SUPREME COURT OF THE STATE OF NEW YORK APPELLATE DIVISION SECOND JUDICIAL DEPARTMENT


December 2, 2008

IN THE MATTER OF BARBARA MAURER, RESPONDENT,
v.
ROBERT MAURER, APPELLANT.

In a child support proceeding pursuant to Family Court Act article 4, the father appeals from an order of the Family Court, Suffolk County (Budd, J.), dated February 13, 2008, which denied his objections to an order of the same court (Fields, S. M.), dated November 14, 2007, which, after a hearing, granted the mother's petition for child support, including college expenses.

Published by New York State Law Reporting Bureau pursuant to Judiciary Law § 431.

This opinion is uncorrected and subject to revision before publication in the Official Reports.

REINALDO E. RIVERA, J.P., MARK C. DILLON, JOSEPH COVELLO and WILLIAM E. McCARTHY, JJ.

(Docket No. F-10775-07)

DECISION & ORDER

ORDERED that the order is affirmed, without costs or disbursements.

The Family Court providently exercised its discretion in granting the mother's petition for child support. The Family Court properly determined each party's pro rata share of child support based on income below $80,000 (see Family Ct Act § 413[1][c]), declining to calculate the child support obligation based on the combined parental income in excess of $80,000, since the basic child support obligation derived by application of the statutory formula would not be unjust or inappropriate (see Family Ct Act § 413[1][f], [g]; Matter of Cassano v Cassano, 85 NY2d 649; Matter of Awwad v Awwad, 295 AD2d 603). The Family Court also providently exercised its discretion in determining that the father shall contribute 50% of the subject child's college education costs based on comparable expenses for a SUNY school (see Family Ct Act § 413[7]; Matter of Holliday v Holliday, 35 AD3d 468; Matter of McLoughlin v McLoughlin, 213 AD2d 650).

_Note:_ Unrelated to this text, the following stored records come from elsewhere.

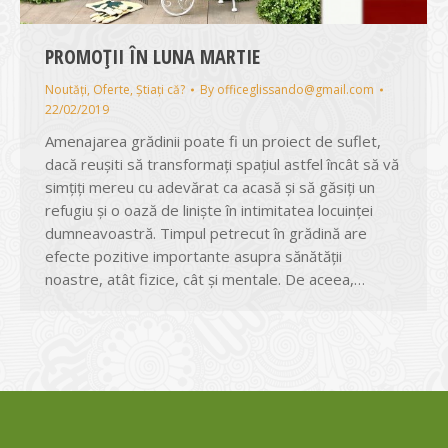
PROMOȚII ÎN LUNA MARTIE
Noutăți
,
Oferte
,
Știați că?
By
officeglissando@gmail.com
22/02/2019
Amenajarea grădinii poate fi un proiect de suflet,
dacă reușiti să transformaţi spațiul astfel încât să vă
simțiţi mereu cu adevărat ca acasă și să găsiţi un
refugiu și o oază de liniște în intimitatea locuinței
dumneavoastră. Timpul petrecut în grădină are
efecte pozitive importante asupra sănătății
noastre, atât fizice, cât și mentale. De aceea,…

There is no support in the record for the father's contention that the Support Magistrate was biased against him. The parties had ample opportunity to present evidence at the hearing, and the Support Magistrate was in the best position to assess the credibility of the witnesses and the evidence proffered (see Matter of Donato v Donato, 43 AD3d 920).

The father's remaining contentions are either unpreserved for appellate review or based on matter dehors the record and not properly before us.

RIVERA, J.P., DILLON, COVELLO and McCARTHY, JJ., concur.